As always, the Kings’s timing was impeccable. Mann’s recent memoir Hold Still is barely off the bestseller lists, and she’s made the publicity rounds frequently having to explain yet again why photographing her children nude was and is art rather than child pornography. A Good Wife viewer would expect Alicia to be making the same argument; instead, she was arguing for the son who feels betrayed — worse: violated — by his mother. It was a wonderfully tense, well-thought-out debate on both sides.

The hour was also studded with those small touches that don’t necessarily further the story but make The Good Wife more realistic in its unpredictability; I’m thinking this night of the show’s references to the recent, eerie horror movie It Follows. Watching the show, you think to yourself, this must just be a movie the writers and/or the Kings liked and they threw a couple of mentions in there, right? Yet it also makes sense: This is how people think and talk — they make connections in their lives to things they’ve seen in pop culture, as metaphors for the way they’re thinking.

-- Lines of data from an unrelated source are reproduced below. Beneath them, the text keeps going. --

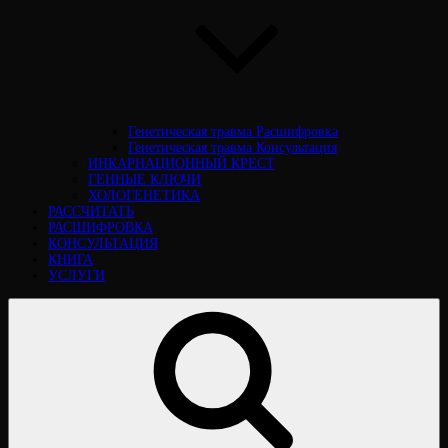
Генетическая травма Расшифровка
Генетическая травма Консультация
ИНКАРНАЦИОННЫЙ КРЕСТ
ГЕННЫЕ КЛЮЧИ
ХОЛОГЕНЕТИКА
РАССЧИТАТЬ
РАСШИФРОВКА
КОНСУЛЬТАЦИЯ
КНИГА
УСЛУГИ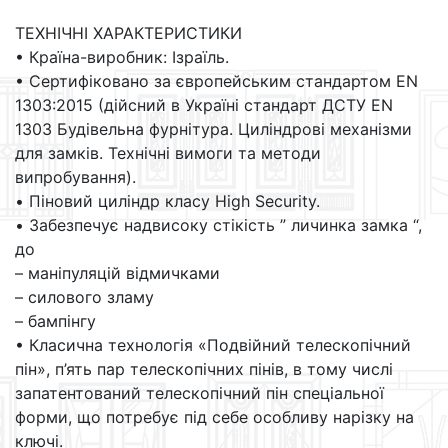
ТЕХНІЧНІ ХАРАКТЕРИСТИКИ
• Країна-виробник: Ізраїль.
• Сертифіковано за європейським стандартом EN
1303:2015 (дійсний в Україні стандарт ДСТУ EN
1303 Будівельна фурнітура. Циліндрові механізми
для замків. Технічні вимоги та методи
випробування).
• Піновий циліндр класу High Security.
• Забезпечує надвисоку стікість ” личинка замка “,
до
– маніпуляцій відмичками
– силового зламу
– бампінгу
• Класична технологія «Подвійний телескопічний
пін», п’ять пар телескопічних пінів, в тому числі
запатентований телескопічний пін спеціальної
форми, що потребує під себе особливу нарізку на
ключі.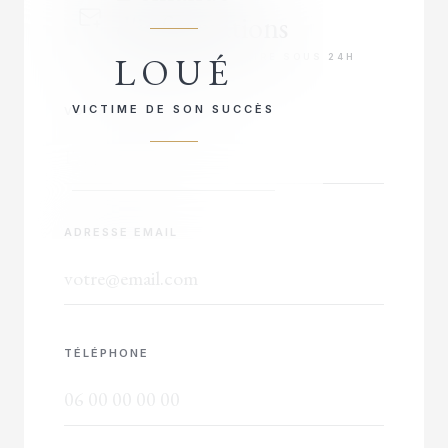
d'informations
LOUÉ
RÉPONSE PRIORITAIRE SOUS 24H
VICTIME DE SON SUCCÈS
VOTRE NOM COMPLET
ADRESSE EMAIL
TÉLÉPHONE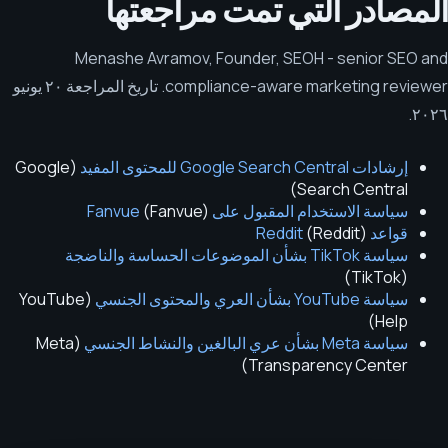
المصادر التي تمت مراجعتها
Menashe Avramov
,
Founder, SEOH - senior SEO and
compliance-aware marketing reviewer
.
تاريخ المراجعة
٢٠ يونيو
.
٢٠٢٦
إرشادات Google Search Central للمحتوى المفيد
(
Google
)
Search Central
سياسة الاستخدام المقبول على Fanvue
)
Fanvue
(
قواعد Reddit
)
Reddit
(
سياسة TikTok بشأن الموضوعات الحساسة والناضجة
)
TikTok
(
سياسة YouTube بشأن العري والمحتوى الجنسي
(
YouTube
)
Help
سياسة Meta بشأن عري البالغين والنشاط الجنسي
(
Meta
)
Transparency Center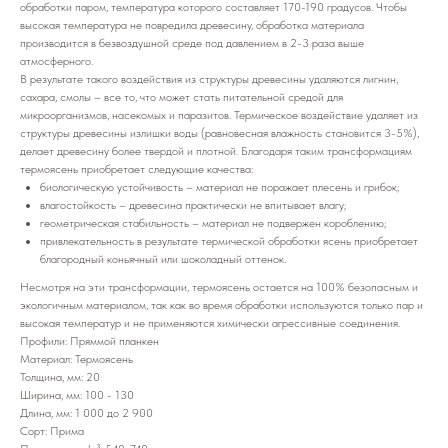
обработки паром, температура которого составляет 170-190 градусов. Чтобы
высокая температура не повредила древесину, обработка материала
производится в безвоздушной среде под давлением в 2-3 раза выше
атмосферного.
В результате такого воздействия из структуры древесины удаляются лигнин,
сахара, смолы – все то, что может стать питательной средой для
микроорганизмов, насекомых и паразитов. Термическое воздействие удаляет из
структуры древесины излишки воды (равновесная влажность становится 3-5%),
делает древесину более твердой и плотной. Благодаря таким трансформациям
термоясень приобретает следующие качества:
биологическую устойчивость – материал не поражает плесень и грибок;
влагостойкость – древесина практически не впитывает влагу;
геометрическая стабильность – материал не подвержен короблению;
привлекательность в результате термической обработки ясень приобретает
благородный коньячный или шоколадный оттенок.
Несмотря на эти трансформации, термоясень остается на 100% безопасным и
экологичным материалом, так как во время обработки используются только пар и
высокая температур и не применяются химически агрессивные соединения.
Профили: Пряммой планкен
Материал: Термоясень
Толщина, мм: 20
Ширина, мм: 100 - 130
Длина, мм: 1 000 до 2 900
Сорт: Прима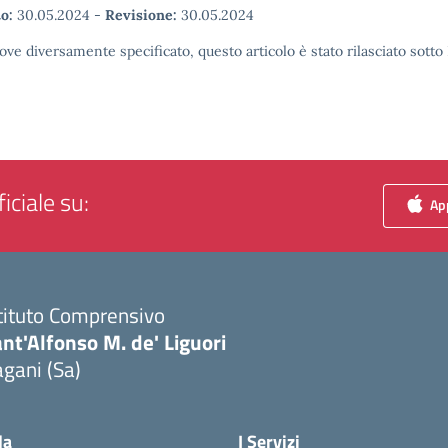
o:
30.05.2024
-
Revisione:
30.05.2024
ove diversamente specificato, questo articolo è stato rilasciato sott
iciale su:
App
tituto Comprensivo
nt'Alfonso M. de' Liguori
gani (Sa)
Visita la pagina iniziale della scuola
la
I Servizi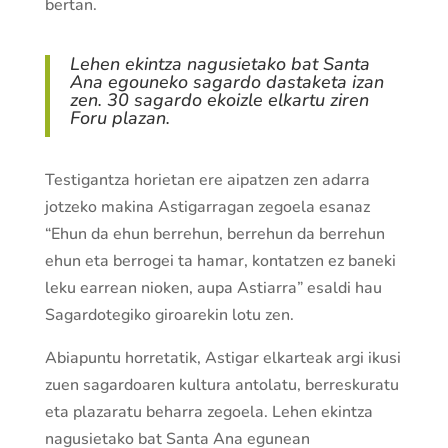
bertan.
Lehen ekintza nagusietako bat Santa
Ana egouneko sagardo dastaketa izan
zen. 30 sagardo ekoizle elkartu ziren
Foru plazan.
Testigantza horietan ere aipatzen zen adarra
jotzeko makina Astigarragan zegoela esanaz
“Ehun da ehun berrehun, berrehun da berrehun
ehun eta berrogei ta hamar, kontatzen ez baneki
leku earrean nioken, aupa Astiarra” esaldi hau
Sagardotegiko giroarekin lotu zen.
Abiapuntu horretatik, Astigar elkarteak argi ikusi
zuen sagardoaren kultura antolatu, berreskuratu
eta plazaratu beharra zegoela. Lehen ekintza
nagusietako bat Santa Ana egunean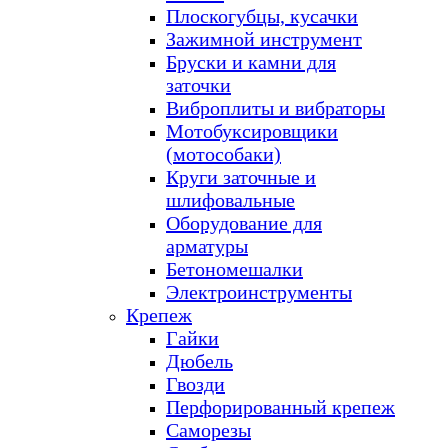
Плоскогубцы, кусачки
Зажимной инструмент
Бруски и камни для
заточки
Виброплиты и вибраторы
Мотобуксировщики
(мотособаки)
Круги заточные и
шлифовальные
Оборудование для
арматуры
Бетономешалки
Электроинструменты
Крепеж
Гайки
Дюбель
Гвозди
Перфорированный крепеж
Саморезы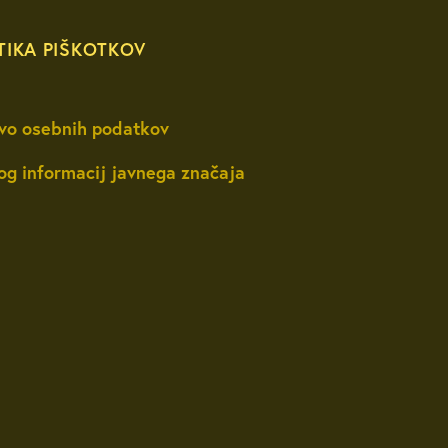
TIKA PIŠKOTKOV
vo osebnih podatkov
og informacij javnega značaja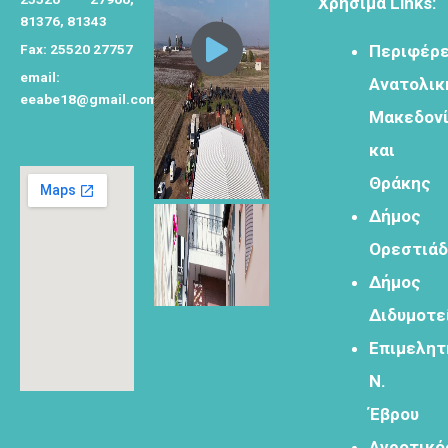
Χρήσιμα Links:
81376, 81343
Fax: 25520 27757
Περιφέρε
email:
Ανατολικ
eeabe18@gmail.com
Φόρμα
Μακεδον
εγγραφής για
τον
και
δημιουργικό
Θράκης
τουρισμό
Δήμος
Ορεστιά
Δήμος
Φόρμα
Διδυμοτε
εγγραφής
Επιμελητ
στα
εργαστήρια
Ν.
δημιυοργικού
Έβρου
τουρισμού
Αγροτικό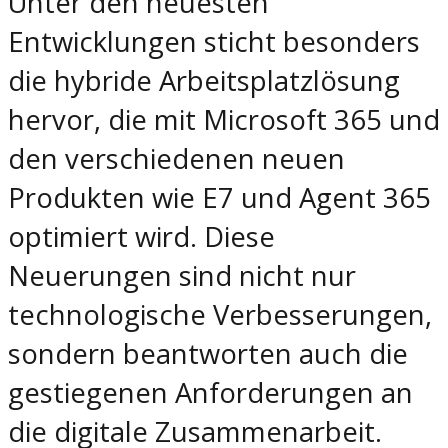
Unter den neuesten
Entwicklungen sticht besonders
die hybride Arbeitsplatzlösung
hervor, die mit Microsoft 365 und
den verschiedenen neuen
Produkten wie E7 und Agent 365
optimiert wird. Diese
Neuerungen sind nicht nur
technologische Verbesserungen,
sondern beantworten auch die
gestiegenen Anforderungen an
die digitale Zusammenarbeit.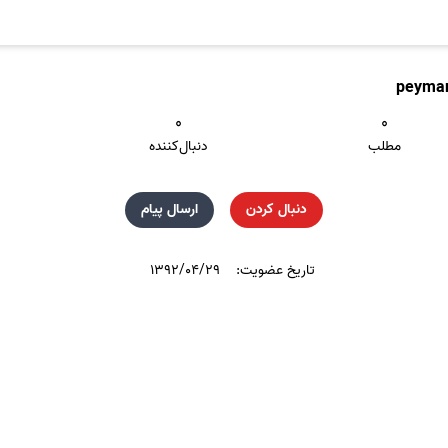
peyma
۰
۰
مطلب
دنبال‌کننده
دنبال کردن
ارسال پیام
تاریخ عضویت:
۱۳۹۲/۰۴/۲۹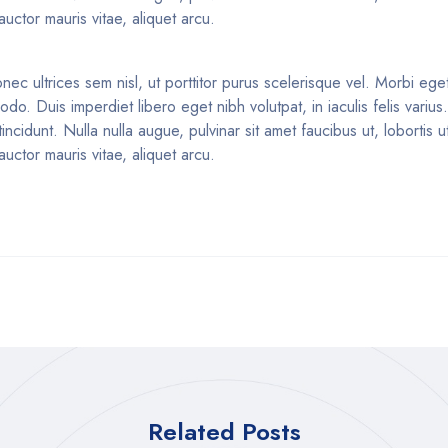
uctor mauris vitae, aliquet arcu.
nec ultrices sem nisl, ut porttitor purus scelerisque vel. Morbi eget 
o. Duis imperdiet libero eget nibh volutpat, in iaculis felis variu
idunt. Nulla nulla augue, pulvinar sit amet faucibus ut, lobortis ut
uctor mauris vitae, aliquet arcu.
Related Posts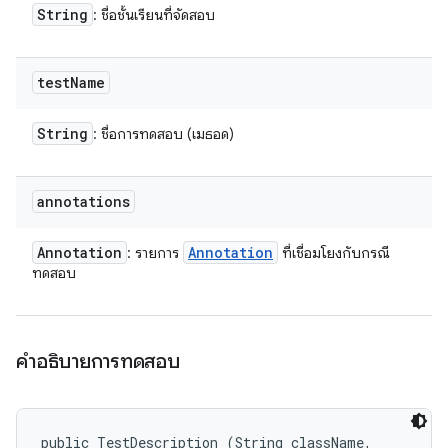
String
: ชื่อชั้นเรียนที่จัดสอบ
test
Name
String
: ชื่อการทดสอบ (เมธอด)
annotations
Annotation
Annotation
: รายการ
ที่เชื่อมโยงกับกรณี
ทดสอบ
คำอธิบายการทดสอบ
public TestDescription (String className, 
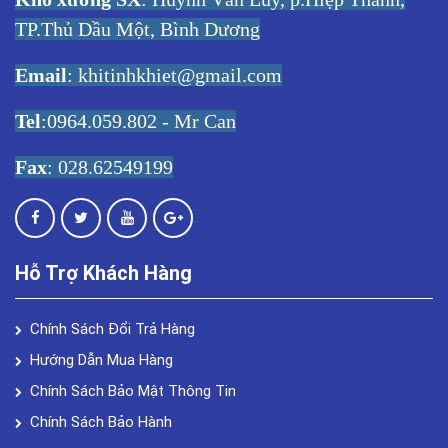
TP.Thủ Dầu Một, Bình Dương
Email
:
khitinhkhiet@gmail.com
Tel
:0964.059.802 - Mr Can
Fax
: 028.62549199
Hỗ Trợ Khách Hàng
Chính Sách Đổi Trả Hàng
Hướng Dẫn Mua Hàng
Chính Sách Bảo Mật Thông Tin
Chính Sách Bảo Hành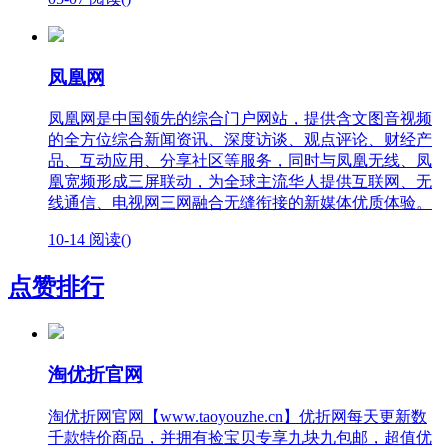
凤凰网
凤凰网是中国领先的综合门户网站，提供含文图音视频
的全方位综合新闻资讯、深度访谈、观点评论、财经产
品、互动应用、分享社区等服务，同时与凤凰无线、凤
凰宽频形成三屏联动，为全球主流华人提供互联网、无
线通信、电视网三网融合无缝衔接的新媒体优质体验。
10-14
阅读(
)
点赞排行
淘优折官网
淘优折网官网【www.taoyouzhe.cn】优折网每天更新数
千款特价商品，并拥有捡宝贝专享九块九包邮，超值优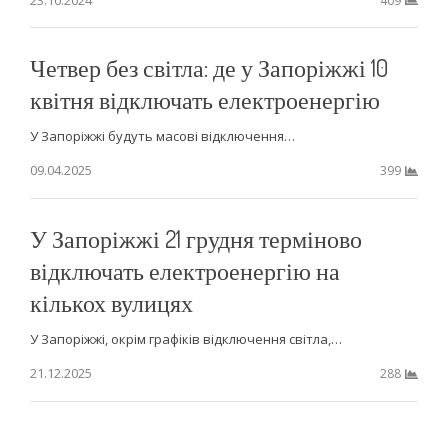
409
Четвер без світла: де у Запоріжжі 10
квітня відключать електроенергію
У Запоріжжі будуть масові відключення…
09.04.2025
399
У Запоріжжі 21 грудня терміново
відключать електроенергію на
кількох вулицях
У Запоріжжі, окрім графіків відключення світла,…
21.12.2025
288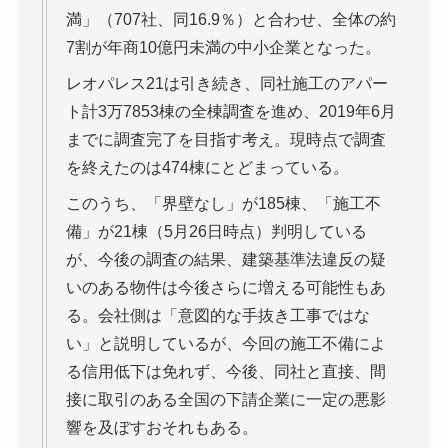
満」（707社、同16.9％）と合わせ、全体の約
7割が年商10億円未満の中小企業となった。
レオパレス21は引き続き、同社施工のアパー
ト計3万7853棟の全棟調査を進め、2019年6月
までに調査完了を目指す考え。現時点で調査
を終えたのは474棟にとどまっている。
このうち、「界壁なし」が185棟、「施工不
備」が21棟（5月26日時点）判明している
が、今後の調査の結果、建築基準法違反の疑
いのある物件は今後さらに増える可能性もあ
る。会社側は「意図的な手抜き工事ではな
い」と説明しているが、今回の施工不備によ
る信用低下は免れず、今後、同社と直接、間
接に取引のある全国の下請企業に一定の悪影
響を及ぼすおそれもある。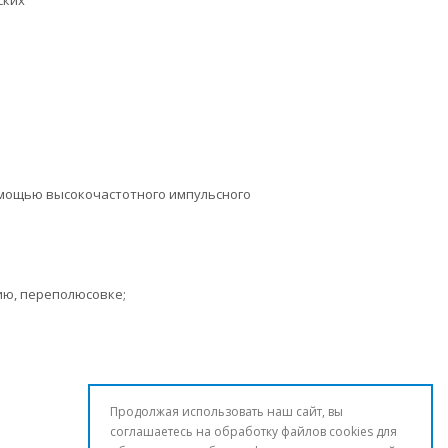
ских
омощью высокочастотного импульсного
нию, переполюсовке;
Продолжая использовать наш сайт, вы
соглашаетесь на обработку файлов cookies для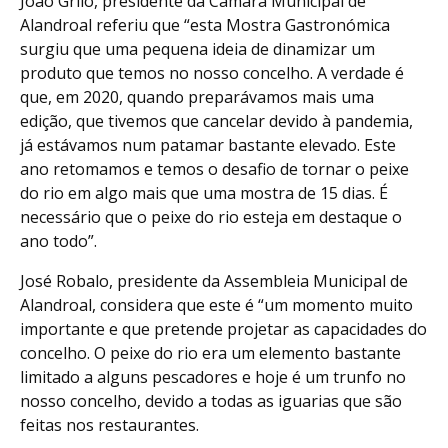
João Grilo, presidente da Câmara Municipal de
Alandroal referiu que “esta Mostra Gastronómica
surgiu que uma pequena ideia de dinamizar um
produto que temos no nosso concelho. A verdade é
que, em 2020, quando preparávamos mais uma
edição, que tivemos que cancelar devido à pandemia,
já estávamos num patamar bastante elevado. Este
ano retomamos e temos o desafio de tornar o peixe
do rio em algo mais que uma mostra de 15 dias. É
necessário que o peixe do rio esteja em destaque o
ano todo”.
José Robalo, presidente da Assembleia Municipal de
Alandroal, considera que este é “um momento muito
importante e que pretende projetar as capacidades do
concelho. O peixe do rio era um elemento bastante
limitado a alguns pescadores e hoje é um trunfo no
nosso concelho, devido a todas as iguarias que são
feitas nos restaurantes.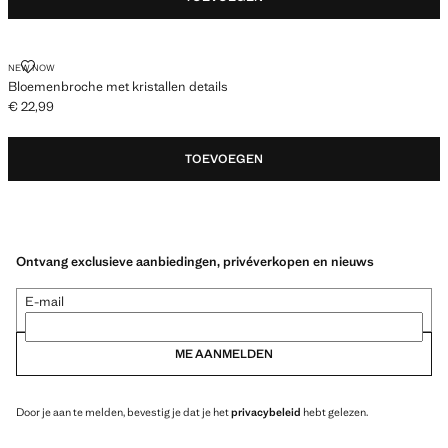
BLOEMENBROCHE MET KRISTALLEN DETAILS
NEW NOW
Bloemenbroche met kristallen details
€ 22,99
Huidige prijs [€ 22,99 ]
TOEVOEGEN
Ontvang exclusieve aanbiedingen, privéverkopen en nieuws
E-mail
ME AANMELDEN
Door je aan te melden, bevestig je dat je het
privacybeleid
hebt gelezen.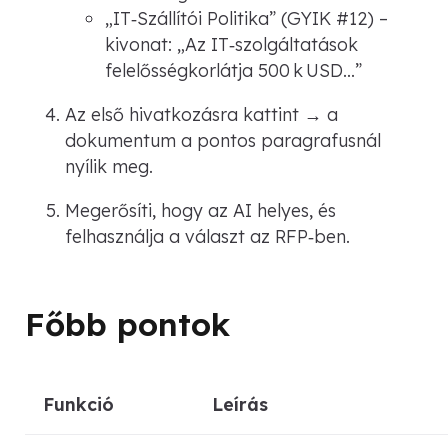
„IT‑Szállítói Politika”
(GYIK #12) –
kivonat:
„Az IT‑szolgáltatások
felelősségkorlátja 500 k USD…”
Az első hivatkozásra kattint → a
dokumentum a pontos paragrafusnál
nyílik meg.
Megerősíti, hogy az AI helyes, és
felhasználja a választ az RFP‑ben.
Főbb pontok
Funkció
Leírás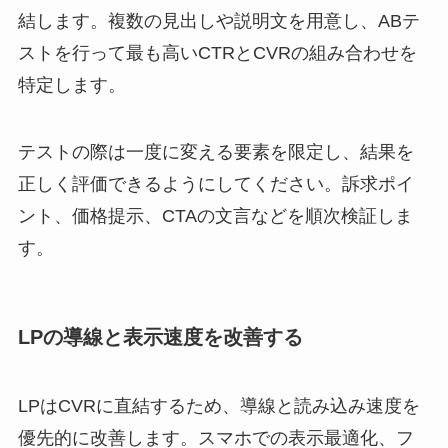
結します。複数の見出しや説明文を用意し、ABテ
ストを行って最も高いCTRとCVRの組み合わせを
特定します。
テストの際は一度に変える要素を限定し、結果を
正しく評価できるようにしてください。訴求ポイ
ント、価格提示、CTAの文言などを順次検証しま
す。
LPの導線と表示速度を改善する
LPはCVRに直結するため、導線と読み込み速度を
優先的に改善します。スマホでの表示最適化、フ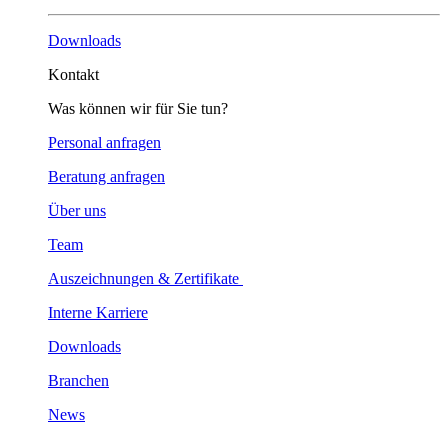
Downloads
Kontakt
Was können wir für Sie tun?
Personal anfragen
Beratung anfragen
Über uns
Team
Auszeichnungen & Zertifikate
Interne Karriere
Downloads
Branchen
News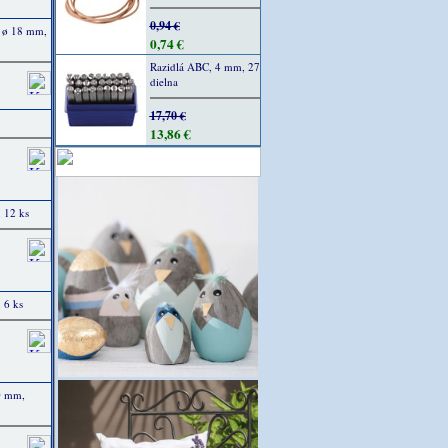
0,94 €
, ø 18 mm,
0,74 €
Razidlá ABC, 4 mm, 27
dielna
17,70 €
13,86 €
 12 ks
 6 ks
0 mm,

Now, if Jeffrey Dean Morgan would just dial back his bedroom-eyed, white-Barry-White lover-man investigator character just a little bit, The Good Wife will have an excellent, utterly-opposite replacement for Kalinda. We know we’re supposed to think Morgan’s Jason Crouse and Alicia will become lovers. And we don’t know what twist The Good Wife will apply to our tender suspicions.

The Good Wife airs Sundays at 9 p.m. on CBS.